Wirtschaft : Bayer-Schering baut Vertrieb um

Berlin könnte 170 Stellen verlieren

Corinna Visser

Berlin - Bei Bayer konkretisieren sich die ersten Pläne, nach der Integration von Schering Arbeitsplätze von Berlin an den Bayer-Stammsitz Leverkusen zu verlagern. „Der Deutschlandvertrieb von Schering, die Schering Deutschland GmbH, wird in die Bayer Vital integriert“, sagte ein Bayer-Sprecher am Mittwoch dem Tagesspiegel. „Es gibt Pläne, Mitarbeiter von Berlin nach Leverkusen zu versetzen und umgekehrt“, sagte ein Sprecher von Schering. Zahlen und einen Zeitpunkt nannten beide Sprecher jedoch nicht.

Die Nachrichtenagentur Reuters berichtet aus Unternehmenskreisen, dass die Verlagerung des Schering-Deutschlandvertriebs in der Hauptstadt rund 270 Arbeitsplätze kosten werde. Ein mit den Planungen Vertrauter sagte Reuters, zugleich würden etwa 100 Stellen aus Leverkusen und Wuppertal nach Berlin verlagert. Unter dem Strich würde Berlin demnach voraussichtlich 170 Stellen an Leverkusen verlieren. Die Sprecher von Bayer und Schering wollten dies nicht kommentieren. Bisher sitzt der Schering-Deutschlandvertrieb in Berlin-Charlottenburg und beschäftigt 400 Mitarbeiter, rund die Hälfte davon im Außendienst.

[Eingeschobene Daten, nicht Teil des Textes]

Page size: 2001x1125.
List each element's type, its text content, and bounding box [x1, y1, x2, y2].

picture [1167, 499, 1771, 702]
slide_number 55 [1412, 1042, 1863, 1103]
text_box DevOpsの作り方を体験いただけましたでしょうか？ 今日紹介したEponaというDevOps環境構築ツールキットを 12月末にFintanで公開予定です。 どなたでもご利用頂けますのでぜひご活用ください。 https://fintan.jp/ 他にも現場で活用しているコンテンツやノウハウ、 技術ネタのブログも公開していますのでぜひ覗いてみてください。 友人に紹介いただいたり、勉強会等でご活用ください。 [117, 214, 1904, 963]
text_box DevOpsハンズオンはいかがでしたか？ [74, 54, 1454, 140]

Noch können Bayer und Schering die Integration nicht aktiv betreiben. Der von der außerordentlichen Hauptversammlung Scherings gebilligte Beherrschungs- und Gewinnabführungsvertrag muss noch in das Handelsregister eingetragen werden. Die Eintragung ist noch nicht erfolgt, weil Aktionäre Einspruch gegen den Vertrag eingelegt haben. Insgesamt soll die Übernahme Scherings durch Bayer weltweit rund 6000 Arbeitsplätze kosten. Schering beschäftigt hierzulande rund 10 000 Menschen, 5600 davon in der Hauptstadt. Berlin soll Sitz der Hauptverwaltung der Bayer Schering Pharma AG werden.

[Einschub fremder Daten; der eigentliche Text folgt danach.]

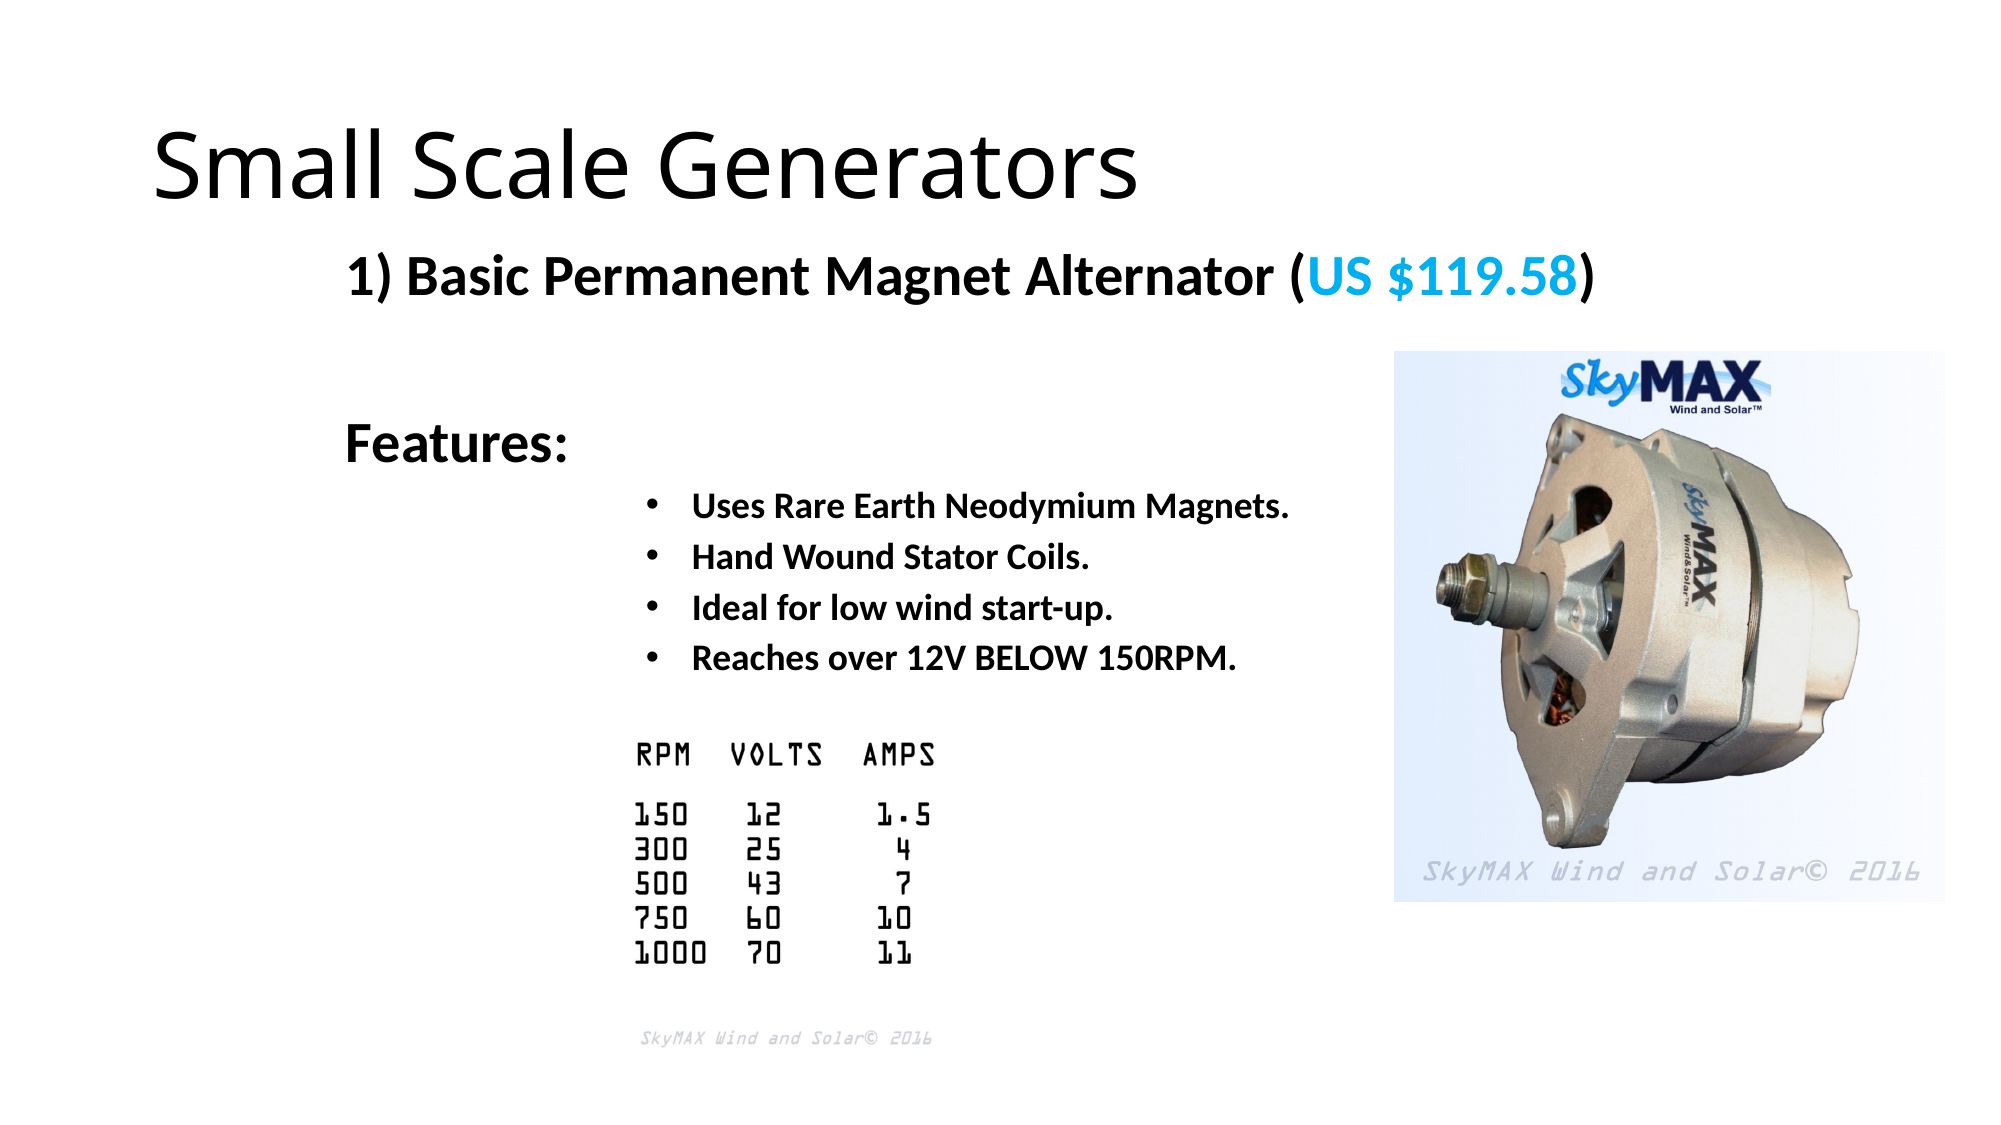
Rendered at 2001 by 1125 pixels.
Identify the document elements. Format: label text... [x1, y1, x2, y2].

title Small Scale Generators [137, 59, 1863, 278]
picture [1394, 351, 1945, 902]
picture [624, 687, 945, 1048]
list 1) Basic Permanent Magnet Alternator (US $119.58) Features: Uses Rare Earth Neodymium Magnets. Hand Wound Stator Coils. Ideal for low wind start-up. Reaches over 12V BELOW 150RPM. [330, 237, 1725, 1088]
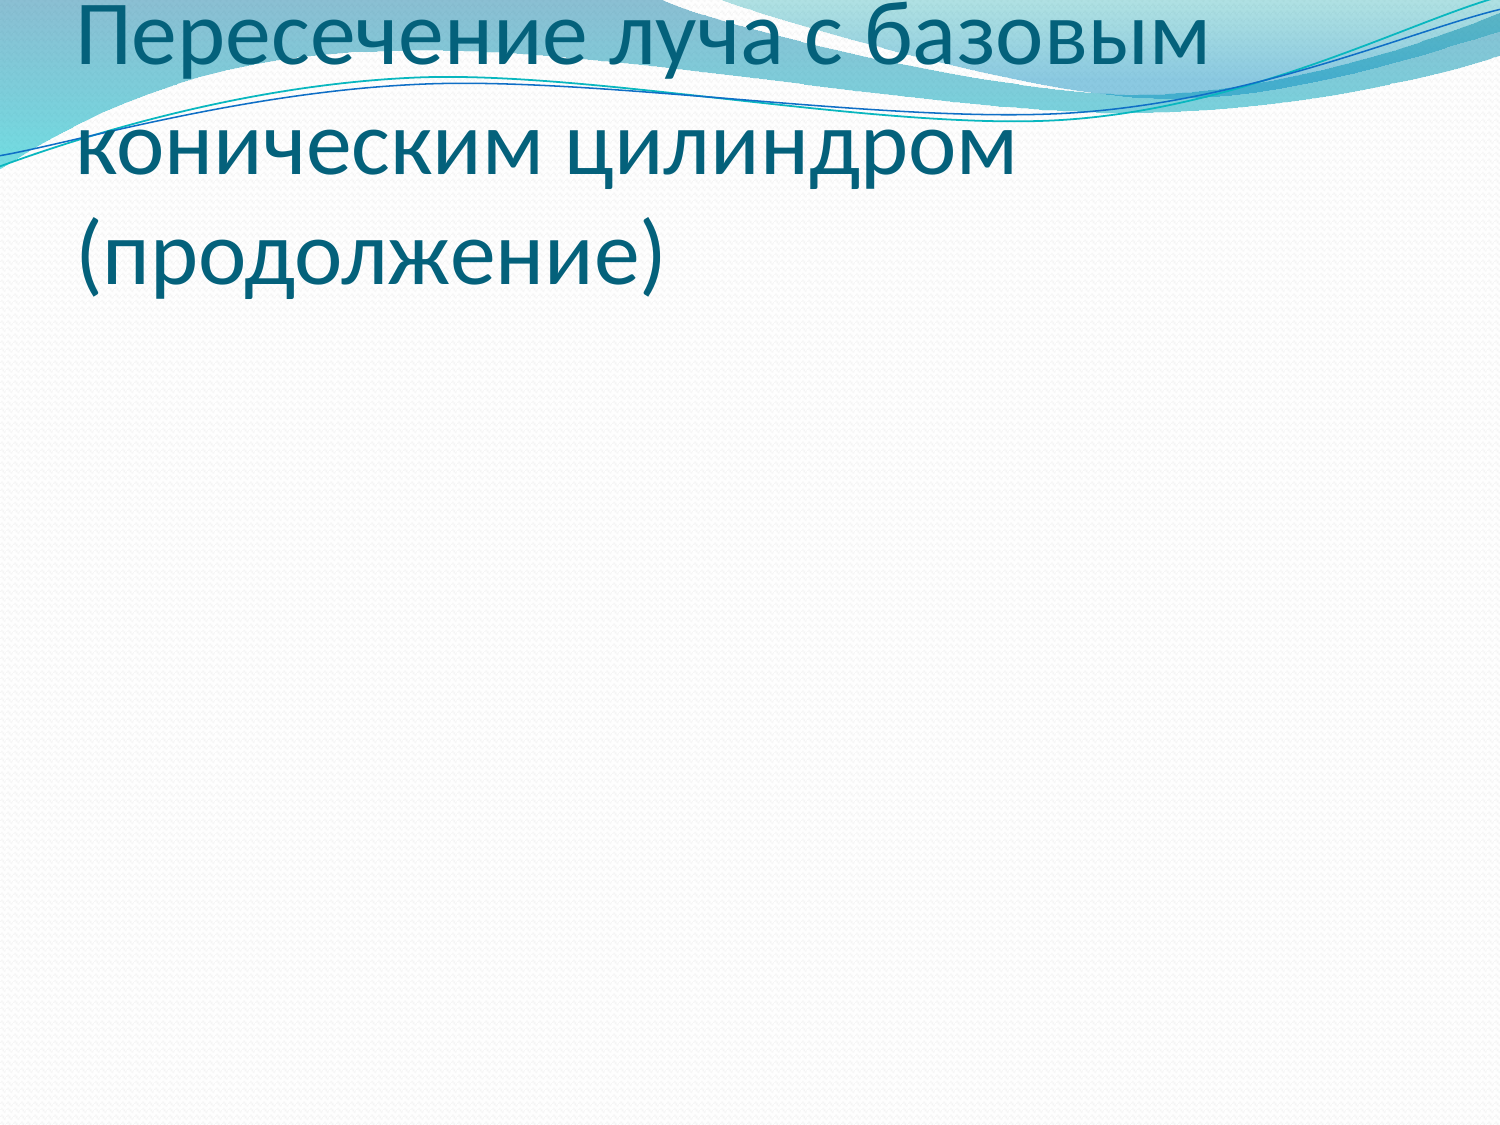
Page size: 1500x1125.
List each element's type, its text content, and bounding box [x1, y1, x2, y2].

Um die Integration voranzutreiben, setzt Bayer-Chef Werner Wenning auf die frühe Besetzung der entscheidenden Stellen auch im mittleren Management. Dadurch soll das Unternehmen frühzeitig ein gemeinsames Geschäftsmodell entwickeln können. Wenning verspricht, dass bei der Stellenvergabe nicht vorrangig Bayer-Manager zum Zuge kommen. „Unser einziges Kriterium ist die Frage: Wer ist der Beste für den Job? Und nicht, ob man von Bayer oder Schering kommt“, sagte Wenning bei einer Handelsblatt-Veranstaltung in Frankfurt am Main.